Peugeot-Citroen make the most fuel efficient cars in Europe, as figures confirm Ireland ranks in the top 10 for low fuel emissions.
According to the European Federation for Transport and Environment, while Peugeot-Citroen tops the league table for fuel-efficient cars, Nissan has made the most rapid progress in cleaning up emissions from its European fleet, with a 12.1% reduction in CO2 emissions last year.
The annual report, which tracks the progress made by car manufacturers to reduce fuel and CO2 emissions, also found Nissan remains the best performer in driving fuel efficiency since EU CO2 limits were proposed in 2008, cutting CO2 by an average of 5.5% annually.
The Japanese manufacturer’s improvement was found to be mainly the result of improved efficiency in combustion engines and not the increase in sales of its electric vehicle, the Nissan Leaf.
Five car makers — Peugeot Citroen, Volvo, Toyota, Nissan, and Daimler — are ahead of schedule to achieve the 95g/km EU CO2 target by 2021. Renault, Ford, and Volkswagen are also broadly on schedule to meet their 2021 target.
The report found Fiat, GM, Honda, and Hyundai need to accelerate progress to achieve the target, while the latter three have yet to meet their 2015 targets.
Honda, it was noted, makes the least fuel-efficient cars.
Overall, the Asian and US companies are making less progress towards their goals than most European-headquartered companies.
Cars are responsible for 12% of Europe’s total CO2 emissions and are the single largest source of emissions in the transport sector.
Ireland is ranked eighth out of 28 European countries in terms of emissions from new passenger cars by the European Environment Agency. The most efficient cars were bought in the Netherlands, Greece, and Portugal, while the least efficient cars were in Estonia, Latvia, and Bulgaria.
Clean vehicles manager at Transport and Environment, Greg Archer said the progress achieved must be consolidated with a new 2025 target.

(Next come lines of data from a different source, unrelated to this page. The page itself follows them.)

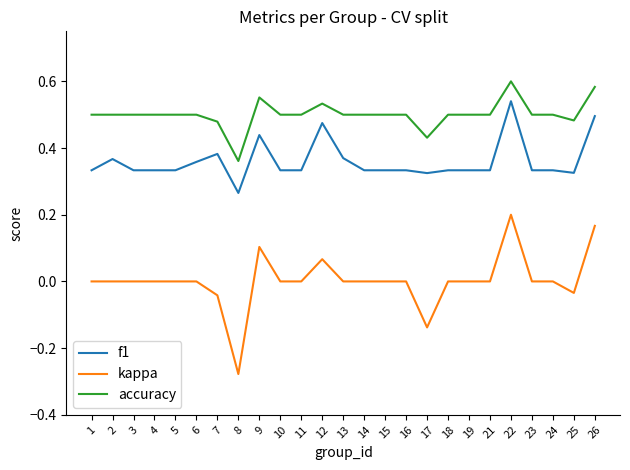

Is the value of kappa at 22 greater than the value of accuracy at 22?

No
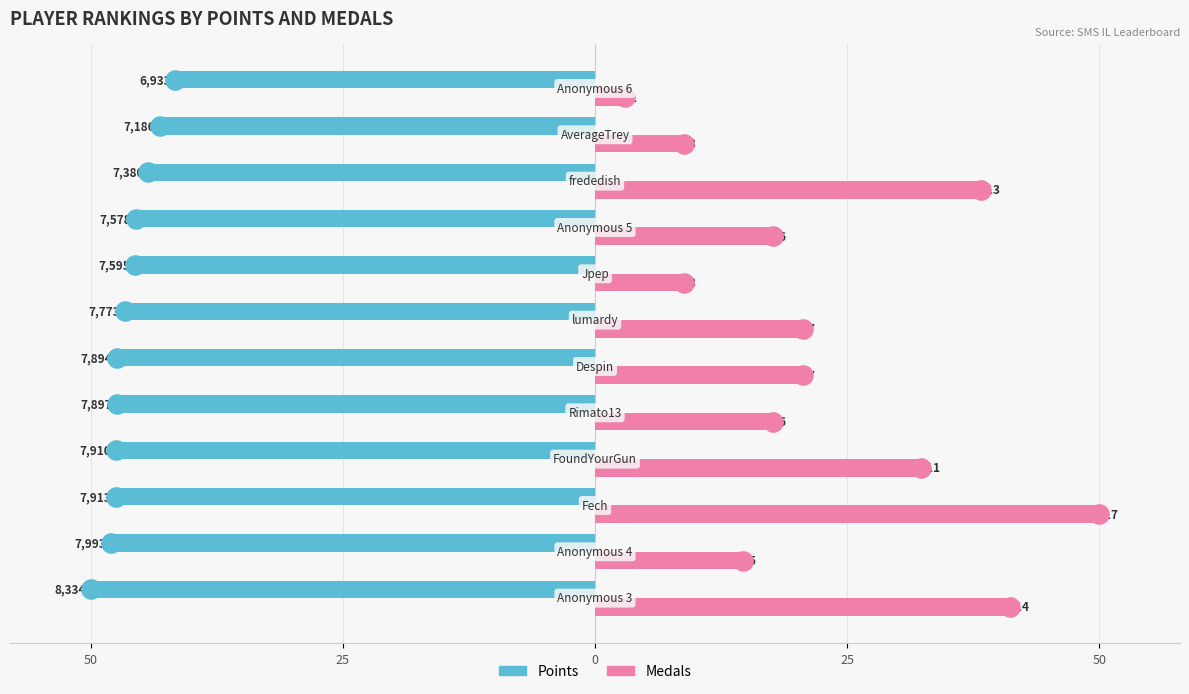

Which series has the largest Y range (max minus min)?

Medals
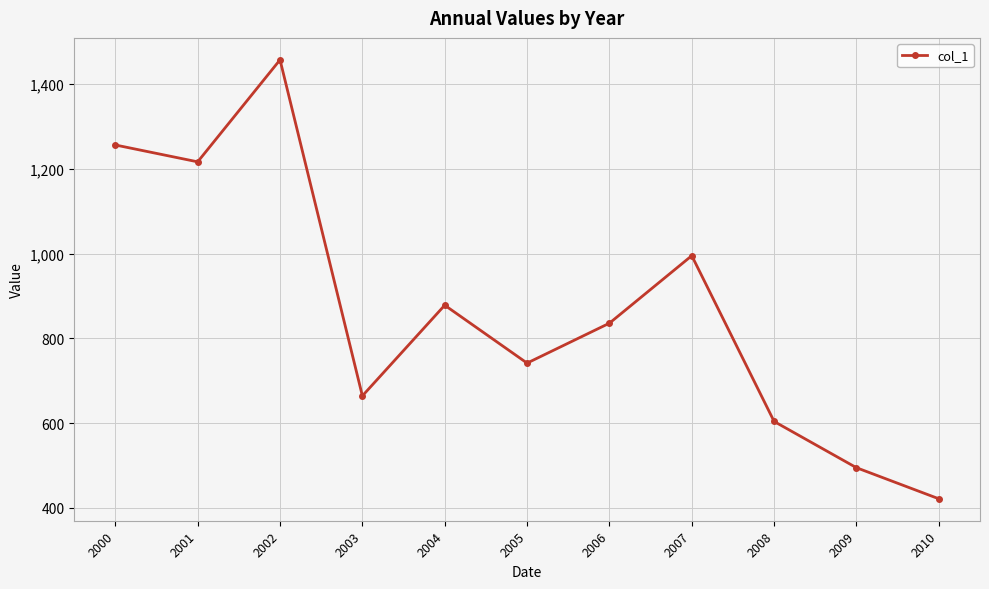

How many data points are above 835?

6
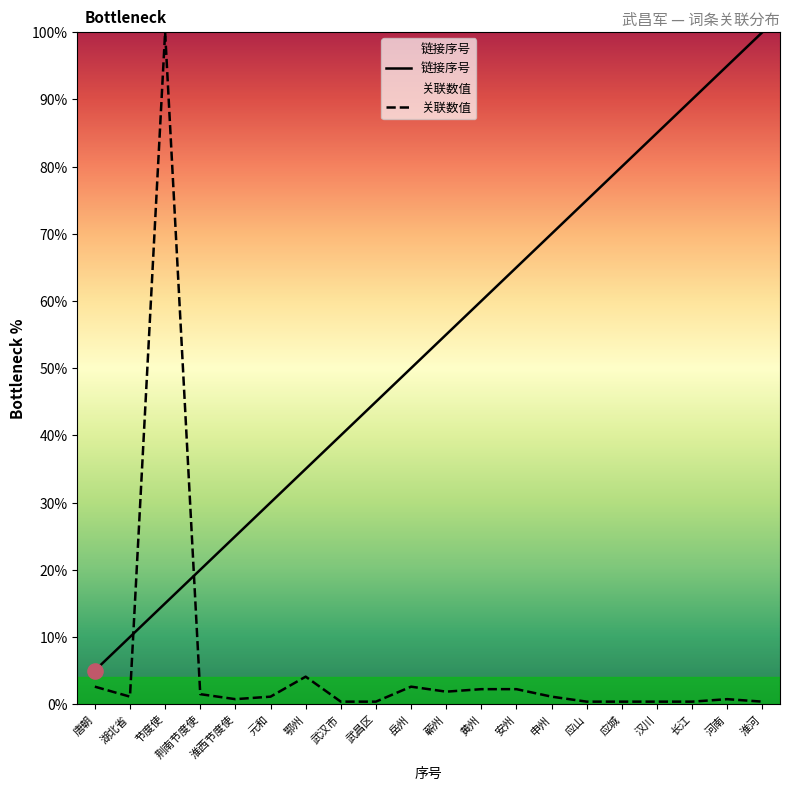

At how many categories does at least one series exceed 56?

10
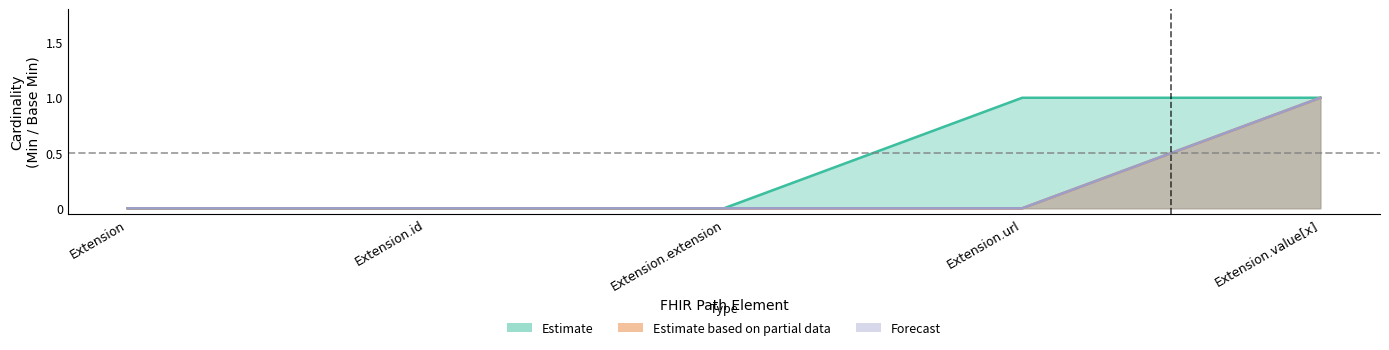

List the labels in order of Estimate based on partial data value, largest first.

Extension.value[x], Extension, Extension.id, Extension.extension, Extension.url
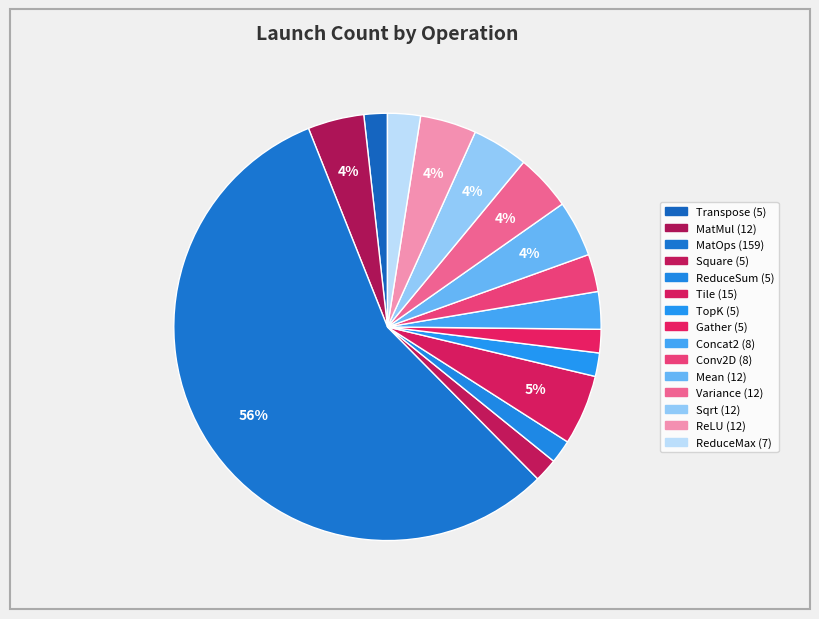

Which category accounts for the majority?

MatOps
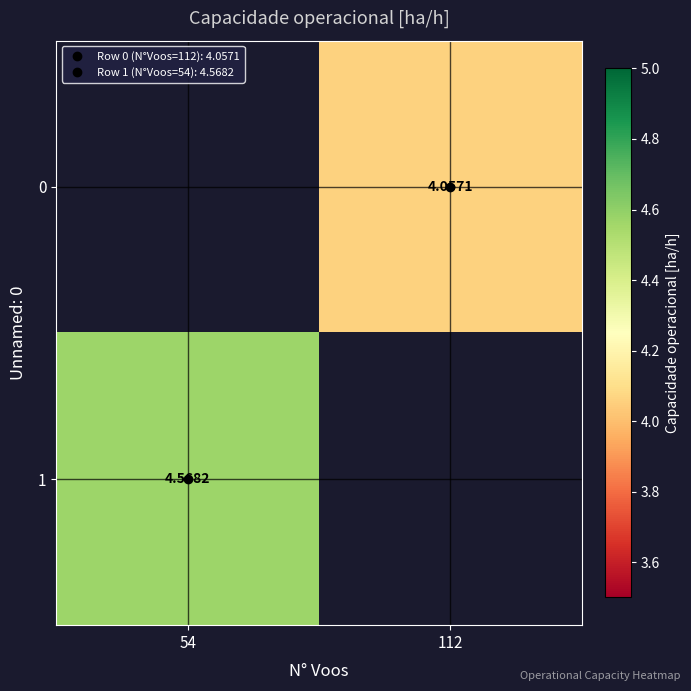

Rank the categories by 0 value from lowest to highest.

54, 112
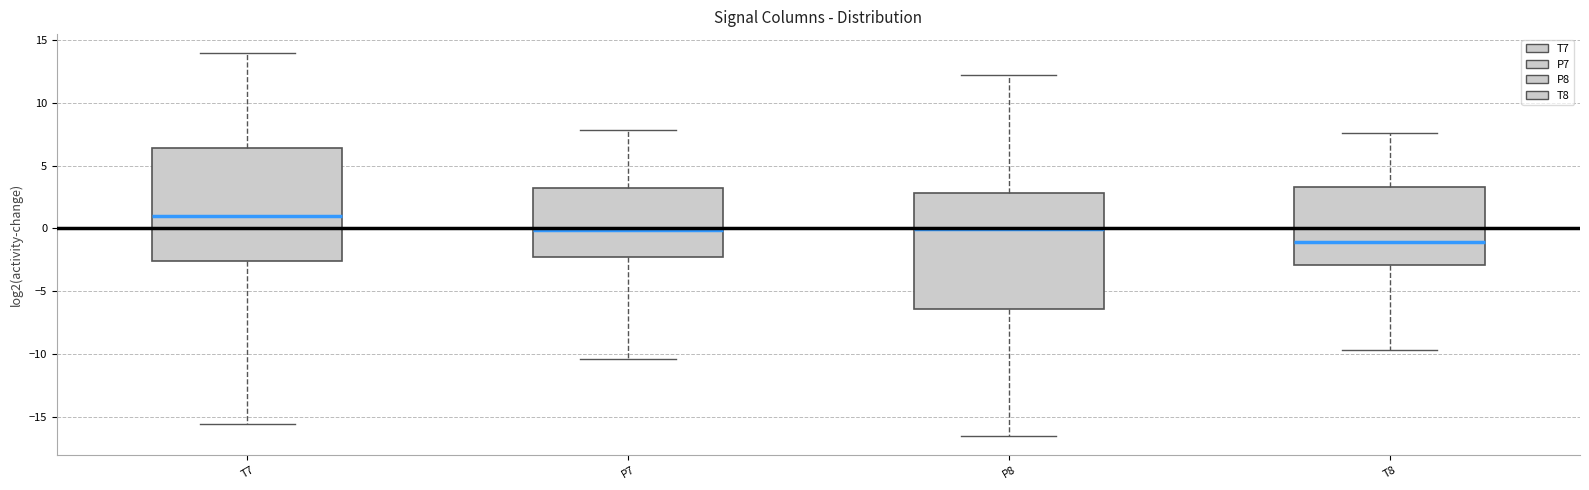

Reading left to right, read every box against the y-axis: the position of its median line, the range the box covers, and the ends of its whiskers. The values are not printed on the chart, so give them approximately, as read against the axis.

T7: median 1.0, box -2.5 to 6.5, whiskers -15.5 to 14.0
P7: median 0.0, box -2.5 to 3.0, whiskers -10.5 to 8.0
P8: median 0.0, box -6.5 to 3.0, whiskers -16.5 to 12.0
T8: median -1.0, box -3.0 to 3.5, whiskers -9.5 to 7.5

“Because of EU rules, companies like Nissan are going the extra mile to fit fuel-efficient technologies to their cars and squeeze more kilometres from each tank of fuel.
“!This means more money remains in drivers’ pockets, there is less harmful pollution, and fewer oil imports bring a boost to Europe’s economy. It’s a win-win formula that needs to continue,” he said.